Lorelei Sherazi Betazoide

Dimenticare... Era il termine giusto? Probabilmente no. Non credo che abbiano dimenticato e anzi siano ben consapevoli della minaccia dei gorn. Chi era lontano poteva dimenticare, beandosi nella sua sicurezza, ma per chi viveva ad un passo dall'Egemonia Gorn non era possibile. Hanno solo imparato a convivere, a conoscersi l'un l'altro. È ciò che non si conosce e non si comprende a far più paura... e spesso i conflitti nascono dalla non comprensione. Non era sempre così, ovviamente, e Lorelei sapeva bene a cosa poteva portare il desiderio di espandere il proprio territorio.

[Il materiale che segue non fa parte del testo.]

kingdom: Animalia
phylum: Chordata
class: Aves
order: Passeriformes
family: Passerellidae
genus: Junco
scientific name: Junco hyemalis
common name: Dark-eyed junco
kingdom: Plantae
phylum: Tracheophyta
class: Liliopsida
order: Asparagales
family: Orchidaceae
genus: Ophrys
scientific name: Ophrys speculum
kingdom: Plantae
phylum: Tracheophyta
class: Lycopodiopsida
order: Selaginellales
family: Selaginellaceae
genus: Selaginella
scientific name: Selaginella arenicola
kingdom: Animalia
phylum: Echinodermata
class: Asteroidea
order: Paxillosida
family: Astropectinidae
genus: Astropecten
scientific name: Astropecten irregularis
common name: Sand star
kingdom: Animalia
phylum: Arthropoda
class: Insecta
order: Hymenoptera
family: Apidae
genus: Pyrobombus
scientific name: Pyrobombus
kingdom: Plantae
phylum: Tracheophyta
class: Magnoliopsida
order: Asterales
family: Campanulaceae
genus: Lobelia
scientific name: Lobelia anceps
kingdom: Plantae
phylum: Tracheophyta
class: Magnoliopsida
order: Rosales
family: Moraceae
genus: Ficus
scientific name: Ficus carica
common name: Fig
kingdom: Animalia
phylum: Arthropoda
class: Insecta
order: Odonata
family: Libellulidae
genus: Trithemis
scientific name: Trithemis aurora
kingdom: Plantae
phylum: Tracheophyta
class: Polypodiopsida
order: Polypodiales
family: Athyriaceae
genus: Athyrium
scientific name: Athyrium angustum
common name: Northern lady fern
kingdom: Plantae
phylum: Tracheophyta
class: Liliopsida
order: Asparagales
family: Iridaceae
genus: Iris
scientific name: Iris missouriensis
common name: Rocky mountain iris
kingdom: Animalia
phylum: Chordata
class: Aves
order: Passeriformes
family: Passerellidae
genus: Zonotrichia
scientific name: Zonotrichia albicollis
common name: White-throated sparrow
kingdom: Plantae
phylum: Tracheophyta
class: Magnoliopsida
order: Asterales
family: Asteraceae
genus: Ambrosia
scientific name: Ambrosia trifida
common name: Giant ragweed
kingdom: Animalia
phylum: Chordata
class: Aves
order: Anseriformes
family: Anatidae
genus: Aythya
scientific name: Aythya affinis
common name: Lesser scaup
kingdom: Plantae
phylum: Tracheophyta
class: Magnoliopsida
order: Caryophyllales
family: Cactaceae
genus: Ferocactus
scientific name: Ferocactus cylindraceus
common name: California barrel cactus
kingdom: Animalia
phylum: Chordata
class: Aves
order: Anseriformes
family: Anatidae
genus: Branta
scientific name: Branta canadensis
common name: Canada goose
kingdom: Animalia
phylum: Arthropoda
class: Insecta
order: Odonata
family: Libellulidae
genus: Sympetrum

In un conflitto, ogni fazione ha i suoi torti e le sue ragioni. Rispose, alla successiva riflessione di Polina. I Maquis hanno combattuto per quello che credevano giusto, per la loro libertà. Nel farlo hanno commesso gravi crimini, questo è indubbio, ma mi risulta difficile giudicarli. Disse, mentre il ricordo dell'occupazione di Betazed le tornava alla memoria. Se la vita dei Maquis sotto il dominio cardassiano era stata simile, poteva comprendere cosa li aveva portati a quel livello. Non approvava, non del tutto, ma comprendeva. Perché aveva passato lo stesso.

Fu la domanda finale a riscuoterla dai suoi pensieri. Sarebbe bello. Ammise. È un obiettivo su cui vale la pena lavorare, passo dopo passo. Lo credeva davvero, nonostante la sofferenza che il suo popolo aveva provato a causa di cardassiani e Dominio. Dopotutto, non era corretto estendere i crimini di pochi su un intero popolo.